Die Wettersatelliten GeoXO (Geostationary Extended Observations) werden in einer geostationären Umlaufbahn über dem Äquator betrieben. In dieser Höhe von rund 36.000 Kilometern bewegen sie sich mit derselben Geschwindigkeit, wie die Erdrotation und können dadurch kontinuierlich dieselbe Region der Erde beobachten.

© zVg – Infografik zu den GeoXO-Wettermissionen.

„Unsere GEORIX-Empfänger bieten selbst in einer Entfernung von 36.000 Kilometern eine Positionsbestimmung mit einer Genauigkeit von weniger als 20 Metern. Damit setzen wir neue Maßstäbe für präzise Echtzeit-Navigation an Bord von Satelliten“, so Kober. Im Jahr 2023 wurde der erste GEORIX-Navigationsempfänger ins All geschickt; er bestimmt die Position des NASA-Klimainstruments TEMPO, das atmosphärische Gase (Ozon, Stickstoffdioxid und Formaldehyd) sowie Aerosole über Nordamerika misst.

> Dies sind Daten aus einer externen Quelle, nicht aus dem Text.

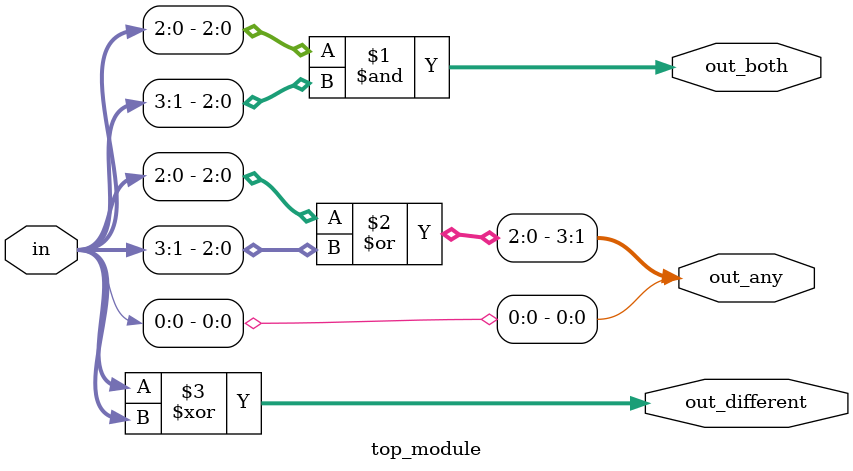
<source format=sv>
module top_module (
	input [3:0] in,
	output [2:0] out_both,
	output [3:0] out_any,
	output [3:0] out_different
);
	assign out_both = in[2:0] & in[3:1];
	assign out_any = {in[2:0] | in[3:1], in[0]};
	assign out_different = in ^ {in[3:1], in[0]};
endmodule

</source>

Rund 30 Satelliten nutzen Navigationsempfänger von Beyond Gravity

Insgesamt nutzen derzeit etwa 30 Satelliten Navigationsempfänger von Beyond Gravity zur Positionsbestimmung. Die Empfänger kommen bei Satelliten von der niedrigen Erdumlaufbahn (LEO) bis zur geostationären Erdumlaufbahn (GEO) zum Einsatz, also in Entfernungen von etwa 1.000 Kilometern bis 36.000 Kilometern von der Erde. Alle weltraumgestützten Navigationsempfänger werden am österreichischen Standort von Beyond Gravity in Wien entwickelt und produziert.

Die GeoXO-Mission soll Bilder und atmosphärische Messungen der westlichen Hemisphäre der Erde und eine Echtzeit-Erfassung der Blitzaktivität liefern sowie kurzfristige Wettervorhersagen und Warnungen vor Extremwetter und Umweltgefahren unterstützen.